Crowdsourcing has a number of shortcomings. First, it is reactive: people have to notice and report harmful content, at which point it has already been seen by many people and caused untold distress. Second, crowdsourcing has problems with uniformity: people have a wide variety of opinions about what kinds of content are harmful or unacceptable, meaning that the reports that are received may or may not actually violate the platforms’ policies. For example, are photos of breastfeeding unacceptable nudity akin to pornography, or are they images of perfectly natural behavior that is to be celebrated? Third, crowdsourced content moderation systems can be weaponized by bad actors: malicious individuals may disingenuously report content or other people whom they do not like in order to get the platform to censor them.

In short, any data collected from crowdsourced moderation systems must be approached with extreme caution before it is acted upon. Crowdsourcing is potentially useful as a warning system, but it must be backed-up by more robust systems of review that assess the quality and veracity of the reports.

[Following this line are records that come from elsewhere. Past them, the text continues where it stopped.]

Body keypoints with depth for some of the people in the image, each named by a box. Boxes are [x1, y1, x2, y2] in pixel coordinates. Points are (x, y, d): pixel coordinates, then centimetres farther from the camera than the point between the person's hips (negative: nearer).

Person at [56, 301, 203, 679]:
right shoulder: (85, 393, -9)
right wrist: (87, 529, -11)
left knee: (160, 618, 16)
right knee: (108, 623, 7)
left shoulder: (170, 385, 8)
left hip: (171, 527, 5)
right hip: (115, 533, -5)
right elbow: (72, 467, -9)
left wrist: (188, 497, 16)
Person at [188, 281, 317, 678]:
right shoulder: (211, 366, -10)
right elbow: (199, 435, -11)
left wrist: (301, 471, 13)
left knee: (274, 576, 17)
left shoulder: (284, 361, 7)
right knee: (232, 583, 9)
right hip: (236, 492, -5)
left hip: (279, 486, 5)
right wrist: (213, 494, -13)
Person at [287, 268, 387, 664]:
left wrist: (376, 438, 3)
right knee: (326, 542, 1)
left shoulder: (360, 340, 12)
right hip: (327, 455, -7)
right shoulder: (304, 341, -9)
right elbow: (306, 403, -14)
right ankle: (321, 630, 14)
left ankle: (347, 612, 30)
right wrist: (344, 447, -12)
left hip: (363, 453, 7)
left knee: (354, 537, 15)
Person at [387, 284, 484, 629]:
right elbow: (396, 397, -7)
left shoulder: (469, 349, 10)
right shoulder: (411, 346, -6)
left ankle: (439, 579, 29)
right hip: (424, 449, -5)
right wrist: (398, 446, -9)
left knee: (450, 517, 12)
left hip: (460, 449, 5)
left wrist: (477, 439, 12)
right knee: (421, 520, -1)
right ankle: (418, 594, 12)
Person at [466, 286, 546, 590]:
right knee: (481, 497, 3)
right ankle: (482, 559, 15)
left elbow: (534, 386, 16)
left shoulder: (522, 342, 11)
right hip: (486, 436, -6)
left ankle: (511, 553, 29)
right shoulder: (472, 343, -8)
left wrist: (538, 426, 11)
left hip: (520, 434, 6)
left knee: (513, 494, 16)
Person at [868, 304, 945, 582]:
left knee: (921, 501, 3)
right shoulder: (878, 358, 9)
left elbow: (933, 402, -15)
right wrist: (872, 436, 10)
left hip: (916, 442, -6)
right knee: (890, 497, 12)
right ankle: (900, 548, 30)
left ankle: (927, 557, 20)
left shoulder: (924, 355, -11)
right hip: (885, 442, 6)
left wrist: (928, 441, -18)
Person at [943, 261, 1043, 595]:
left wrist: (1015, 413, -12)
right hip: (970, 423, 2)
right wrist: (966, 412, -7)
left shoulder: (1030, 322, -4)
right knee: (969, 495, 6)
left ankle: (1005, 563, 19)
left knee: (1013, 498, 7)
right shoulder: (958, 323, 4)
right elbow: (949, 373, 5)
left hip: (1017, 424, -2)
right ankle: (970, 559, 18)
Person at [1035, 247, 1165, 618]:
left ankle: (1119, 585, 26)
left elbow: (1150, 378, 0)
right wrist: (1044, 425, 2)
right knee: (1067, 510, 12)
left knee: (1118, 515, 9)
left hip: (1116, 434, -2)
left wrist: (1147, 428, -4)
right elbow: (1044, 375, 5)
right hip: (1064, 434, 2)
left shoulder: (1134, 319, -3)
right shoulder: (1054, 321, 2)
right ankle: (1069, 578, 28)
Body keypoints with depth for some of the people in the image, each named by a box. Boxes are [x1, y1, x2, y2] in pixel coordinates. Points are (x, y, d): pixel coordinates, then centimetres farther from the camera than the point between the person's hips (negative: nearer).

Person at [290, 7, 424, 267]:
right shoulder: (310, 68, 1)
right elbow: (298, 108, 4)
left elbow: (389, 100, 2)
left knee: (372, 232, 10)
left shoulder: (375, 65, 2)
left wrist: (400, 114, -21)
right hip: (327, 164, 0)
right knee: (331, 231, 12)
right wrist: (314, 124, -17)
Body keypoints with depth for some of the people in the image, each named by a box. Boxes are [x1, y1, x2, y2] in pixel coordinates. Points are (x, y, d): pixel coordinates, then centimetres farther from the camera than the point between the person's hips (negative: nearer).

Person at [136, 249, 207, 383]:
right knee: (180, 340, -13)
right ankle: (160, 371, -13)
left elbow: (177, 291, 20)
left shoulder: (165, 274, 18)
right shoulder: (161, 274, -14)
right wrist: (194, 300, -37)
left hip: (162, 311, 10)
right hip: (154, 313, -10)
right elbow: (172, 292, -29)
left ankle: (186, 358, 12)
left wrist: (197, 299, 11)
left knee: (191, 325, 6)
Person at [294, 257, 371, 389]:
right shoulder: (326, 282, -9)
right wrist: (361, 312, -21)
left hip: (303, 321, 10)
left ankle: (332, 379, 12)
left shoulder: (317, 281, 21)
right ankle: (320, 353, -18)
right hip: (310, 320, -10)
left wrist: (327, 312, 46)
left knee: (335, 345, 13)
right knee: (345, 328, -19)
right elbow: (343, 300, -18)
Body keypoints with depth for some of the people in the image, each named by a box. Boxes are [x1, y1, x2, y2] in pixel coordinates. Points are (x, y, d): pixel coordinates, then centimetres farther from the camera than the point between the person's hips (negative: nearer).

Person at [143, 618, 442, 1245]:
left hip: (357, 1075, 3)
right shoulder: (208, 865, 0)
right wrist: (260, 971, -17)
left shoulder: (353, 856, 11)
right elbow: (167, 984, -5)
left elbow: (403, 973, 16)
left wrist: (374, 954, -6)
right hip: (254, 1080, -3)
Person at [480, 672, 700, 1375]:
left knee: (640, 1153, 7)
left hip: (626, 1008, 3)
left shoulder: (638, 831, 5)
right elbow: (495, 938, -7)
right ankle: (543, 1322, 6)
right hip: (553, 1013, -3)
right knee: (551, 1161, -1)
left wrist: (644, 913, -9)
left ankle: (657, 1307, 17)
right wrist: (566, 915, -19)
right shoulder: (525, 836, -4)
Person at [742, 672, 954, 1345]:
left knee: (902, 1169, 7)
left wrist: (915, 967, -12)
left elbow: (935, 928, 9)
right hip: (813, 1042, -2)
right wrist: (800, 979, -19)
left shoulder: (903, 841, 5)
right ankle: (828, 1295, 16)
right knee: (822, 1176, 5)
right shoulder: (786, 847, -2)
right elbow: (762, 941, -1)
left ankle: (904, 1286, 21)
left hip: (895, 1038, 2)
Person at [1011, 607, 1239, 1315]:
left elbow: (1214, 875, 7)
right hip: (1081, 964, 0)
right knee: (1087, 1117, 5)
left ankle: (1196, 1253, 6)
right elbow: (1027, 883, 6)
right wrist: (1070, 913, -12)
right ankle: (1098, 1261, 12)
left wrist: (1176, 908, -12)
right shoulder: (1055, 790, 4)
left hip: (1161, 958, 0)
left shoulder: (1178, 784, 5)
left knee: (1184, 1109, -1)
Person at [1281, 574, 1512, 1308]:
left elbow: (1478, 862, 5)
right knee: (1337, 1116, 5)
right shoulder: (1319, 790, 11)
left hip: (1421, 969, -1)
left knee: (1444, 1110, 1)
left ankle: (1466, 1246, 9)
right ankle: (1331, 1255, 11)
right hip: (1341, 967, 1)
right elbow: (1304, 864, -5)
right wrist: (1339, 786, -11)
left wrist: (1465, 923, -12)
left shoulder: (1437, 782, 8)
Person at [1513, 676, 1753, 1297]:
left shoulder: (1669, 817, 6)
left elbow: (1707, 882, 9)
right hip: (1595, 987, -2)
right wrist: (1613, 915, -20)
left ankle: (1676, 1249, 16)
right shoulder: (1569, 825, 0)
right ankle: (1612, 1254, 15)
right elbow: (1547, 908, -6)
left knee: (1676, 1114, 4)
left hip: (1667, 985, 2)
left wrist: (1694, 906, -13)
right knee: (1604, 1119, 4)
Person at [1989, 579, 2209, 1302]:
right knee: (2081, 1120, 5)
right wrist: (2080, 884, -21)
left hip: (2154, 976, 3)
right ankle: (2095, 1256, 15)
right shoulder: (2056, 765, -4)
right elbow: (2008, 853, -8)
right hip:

Professional, Human Review

A final approach to content moderation leverages the labor of tens of thousands of behind-the-scenes, professional human moderators who review content. For example, Facebook employs on the order of 15,000 human moderators as of 2020, and it routinely commits to hire more in the wake of content moderation scandals. Unlike crowdsourced moderators, professional moderators can be trained to improve the uniformity and consistency of their decisions, although this task may be complicated by constant revisions to the platforms’ content moderation guidelines.

Professional content moderation takes a toll on workers. Professional moderators are exposed to a never ending stream of the most vile content on the internet, which has caused them to suffer psychological harms. The welfare of these workers must be taken into account and adequate support provided to them.